Rodolphe Durand also insisted on the infectious energy Hopkins brought to the campus. The SnO founder and Academic Director admitted it had had a personal impact. “I have been at HEC for 12 years and how many times have I interacted with people from Jouy-en-Josas? Zero. On this campus, we’re separated, isolated, in a bubble. Why not create connections with the farmers next door? Rob also showed us that with a little investment we could transform the flat roofs of our buildings into playgrounds or places on which to build photovoltaics for energy. He helps to connect people, exchange, and that can only be healthy.”
A “moving” Network
In terms of future collaboration with HEC researchers, Durand agreed his SnO Center could contribute to a better theoretical understanding of the Transition movement and why some projects succeed, “while others wax and wane”. “We could bring an interesting qualitative analysis, much in the way the Italian Luigi Russi researcher did in his book Everything Gardens and Other Stories which analyses the impact of the Transition movement in Totnes itself.”

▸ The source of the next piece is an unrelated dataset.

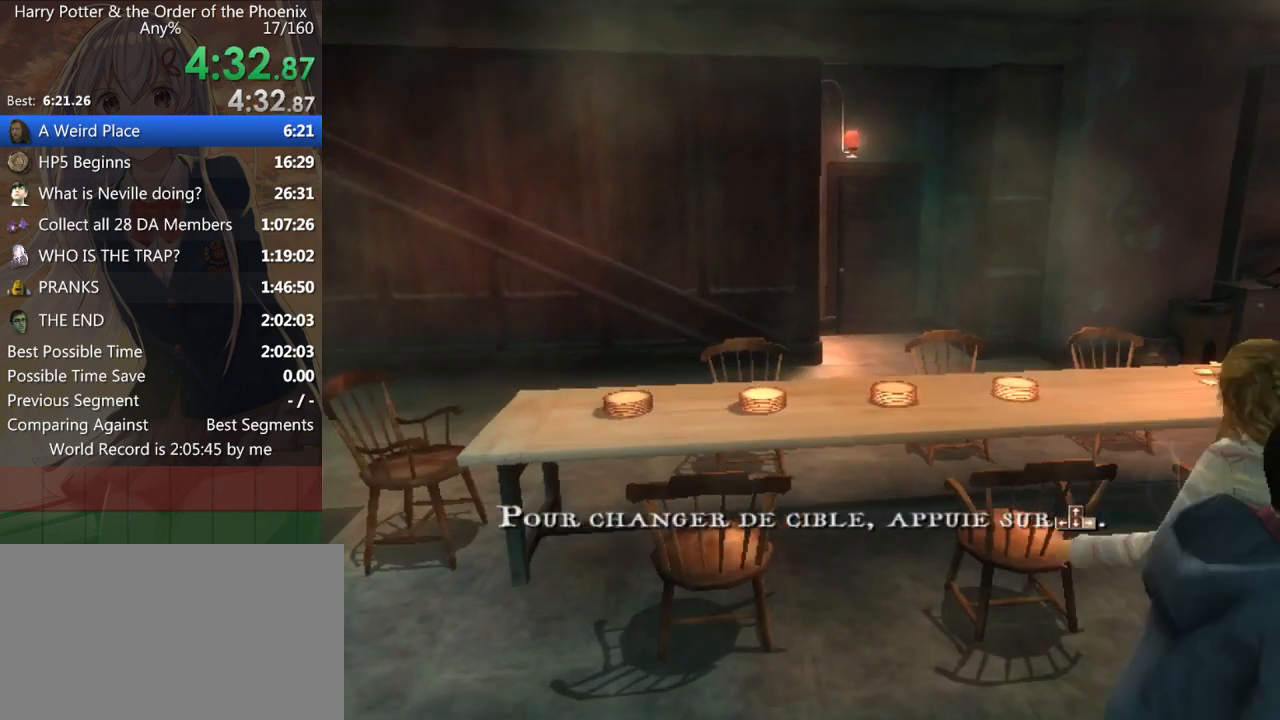
{"keys": ["up"], "mouse": [], "events": [[33, "right", "down"], [33, "up", "down"], [200, "up", "up"], [233, "right", "up"], [233, "up", "down"], [333, "up", "up"], [367, "right", "down"], [467, "up", "down"], [500, "right", "up"]]}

It was Luigi who insists Hopkins’ brainchild is not a movement but a “moving”, a linguistic oddity which encapsulates the Network’s ability to adapt and modify its course according to specific times and environments. The desire for a better understanding of the movement he helped popularize was a chief motivating factor for the visiting environmentalist. “Even after 11 years, Transition Networks is at an experimental level,” the 47-year-old admitted, “I call it a work of the imagination that depends on a bottom-up approach. On this campus, I see potential everywhere: university buildings built using local material that people will sing songs about, and praise for the next 200 years, why not?”
Where does the father-of-four find his optimism? After all, as we spoke, the Cop 22 in Marrakesh had just ended in discord and growing tension. “It’s true you can feel despondent after the Cop 21 euphoria. At Cop 22, corporations seem to have wrestled back control. There’s also the American presidential catastrophe with Trump rolling back the Paris agreement. But,” he fires back with characteristic calm, “I don’t like the word optimism,” “because the optimism/pessimism prisms are dead-end. I have great faith in human creativity and imagination. I’m what I am today because of books, music, art. It is that same well-spring of human creativity that will get us out of this mess.”